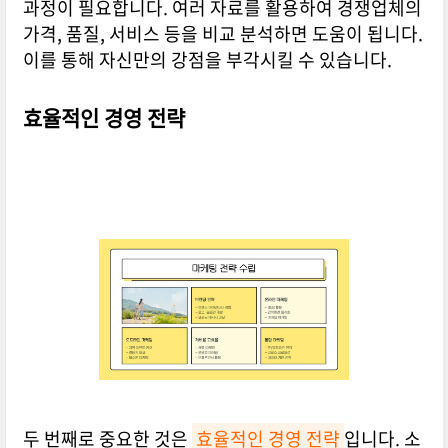
과정이 필요합니다. 여러 자료를 활용하여 경쟁업체의
가격, 품질, 서비스 등을 비교 분석하면 도움이 됩니다.
이를 통해 자신만의 강점을 부각시킬 수 있습니다.
효율적인 경영 전략
두 번째로 중요한 것은
효율적인 경영 전략
입니다. 소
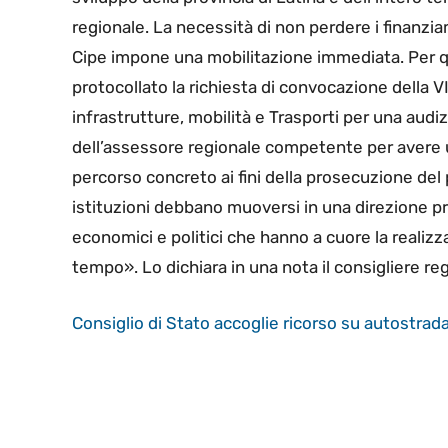
regionale. La necessità di non perdere i finanzia
Cipe impone una mobilitazione immediata. Per 
protocollato la richiesta di convocazione della 
infrastrutture, mobilità e Trasporti per una audiz
dell’assessore regionale competente per avere un
percorso concreto ai fini della prosecuzione del
istituzioni debbano muoversi in una direzione pro
economici e politici che hanno a cuore la reali
tempo». Lo dichiara in una nota il consigliere re
Consiglio di Stato accoglie ricorso su autostra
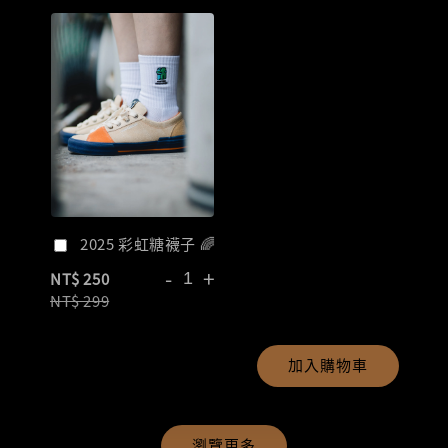
2025 彩虹糖襪子 🌈
-
+
NT$ 250
NT$ 299
加入購物車
瀏覽更多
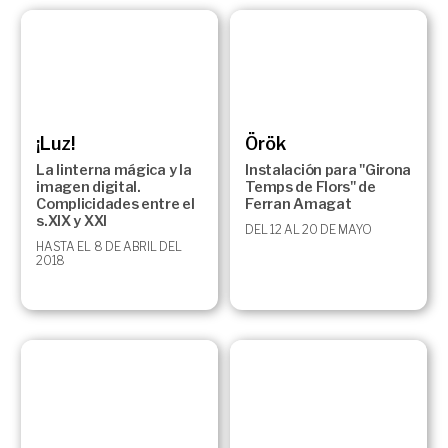
¡Luz!
Örök
La linterna mágica y la
Instalación para "Girona
imagen digital.
Temps de Flors" de
Complicidades entre el
Ferran Amagat
s.XIX y XXI
DEL 12 AL 20 DE MAYO
HASTA EL 8 DE ABRIL DEL
2018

━━━━━━━━━━━━━━━━━━━━

» **What to do**:
Word for word, reproduce the listing above; no image should be carried over.

» **Finished exercise**:
과정이 필요합니다. 여러 자료를 활용하여 경쟁업체의
가격, 품질, 서비스 등을 비교 분석하면 도움이 됩니다.
이를 통해 자신만의 강점을 부각시킬 수 있습니다.
효율적인 경영 전략
두 번째로 중요한 것은
효율적인 경영 전략
입니다. 소
regionale. La necessità di non perdere i finanzia
Cipe impone una mobilitazione immediata. Per 
protocollato la richiesta di convocazione della 
infrastrutture, mobilità e Trasporti per una audiz
dell’assessore regionale competente per avere un
percorso concreto ai fini della prosecuzione del
istituzioni debbano muoversi in una direzione pro
economici e politici che hanno a cuore la reali
tempo». Lo dichiara in una nota il consigliere re
Consiglio di Stato accoglie ricorso su autostra
2025 彩虹糖襪子 🌈
-
+
NT$ 250
NT$ 299
加入購物車
瀏覽更多
¡Luz!
Örök
La linterna mágica y la
Instalación para "Girona
imagen digital.
Temps de Flors" de
Complicidades entre el
Ferran Amagat
s.XIX y XXI
DEL 12 AL 20 DE MAYO
HASTA EL 8 DE ABRIL DEL
2018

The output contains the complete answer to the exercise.